He plans on being here tonight for Game 1 of the best-of-seven American League Championship Series against the Boston Red Sox.
Rivera eliminated the Minnesota Twins and walked into the celebratory clubhouse to find his wife, Clara, sobbing.
Clara's cousin, Victor Dario Avila, 35, died Saturday when he tried to rescue his son Victor Leonel, 14, who was electrocuted cleaning a pool at the Yankees reliever's home.
How is a ball game more important than the loss of loved ones? It isn't.
The funerals are this morning outside of Panama City, Panama. Rivera hopes to be in New York tonight.
"If Mariano is not here," Yankees manager Joe Torre said, "and we're in a position to save the game, it will be Tom Gordon."
Gordon has experience, saving 46 games for the Red Sox in 1998.
Rivera has a private plane at his disposal, but a morning funeral and an eight-hour flight? If the Yankees have a one-run lead, will the bullpen door open to the sounds of Metallica's Enter Sandman, Rivera's theme music?
"His first priority is his family and we told him that," Yankees general manager Brian Cashman said. "We told him to take all the time needed, as long as it takes. Baseball is secondary.
"He needs to take care of his family, it's a difficult time. He intends to make Game 1, but does he have to? No."
Another example to put baseball where it belongs.
In 1996, Frank Torre, older brother of Joe and the former Milwaukee Braves first baseman, had heart transplant surgery the day before the Game 6 Series clincher.
In 1998, outfielder Darryl Strawberry had a 2 1/2 inch tumour removed from his colon.
In 1999 during the ALCS, backup infielder Luis Sojo lost his father, Ambrosio, a New Jersey cabbie, because of complications from heart surgery. And right fielder Paul O'Neill lost his father Charles because of heart complications just five days later, before Game 3 of the World Series.
In September of that regular season, Scott Brosius lost father, Maury, to cancer.
"We are merely playing a game," Torre said yesterday. "If Rivera is here, wonderful. If not, we understand."
Cashman said the Yankees handle tragedy like a family.
"You try to support somebody the best you can," Cashman said. "Unfortunately in this case it can only be words.
"It could be a hug or however you want to express it. You have to make people aware how much you care for them, that you are there for them and that they are in your prayers."
Rivera has been one of the few constants -- along with Derek Jeter, Bernie Williams and Jorge Posada -- of the Yankees recent run, which includes four World Series titles and six AL pennants since 1996.
Rivera has converted 30 of 33 post-season save chances.
"Mariano is the heartbeat of this team," Port Hope reliever Paul Quantrill said. "He is a very strong individual."

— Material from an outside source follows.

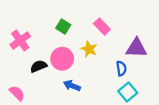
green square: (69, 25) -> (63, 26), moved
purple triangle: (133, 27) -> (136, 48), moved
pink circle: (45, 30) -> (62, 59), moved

Rivera is such a lock that when he enters it's like when the dominant Goose Gossage used to come on at the Stadium with friend and country singer Willie Nelson in the crowd.
'GIVE ME THE BALL'
"Warm up the bus," Nelson would say to his driver.
Just like that.
"If Mo is here," Torre said, "I know he'll say, 'Give me the ball.' I have no question about that."
But if he's not, the Yanks will soldier on.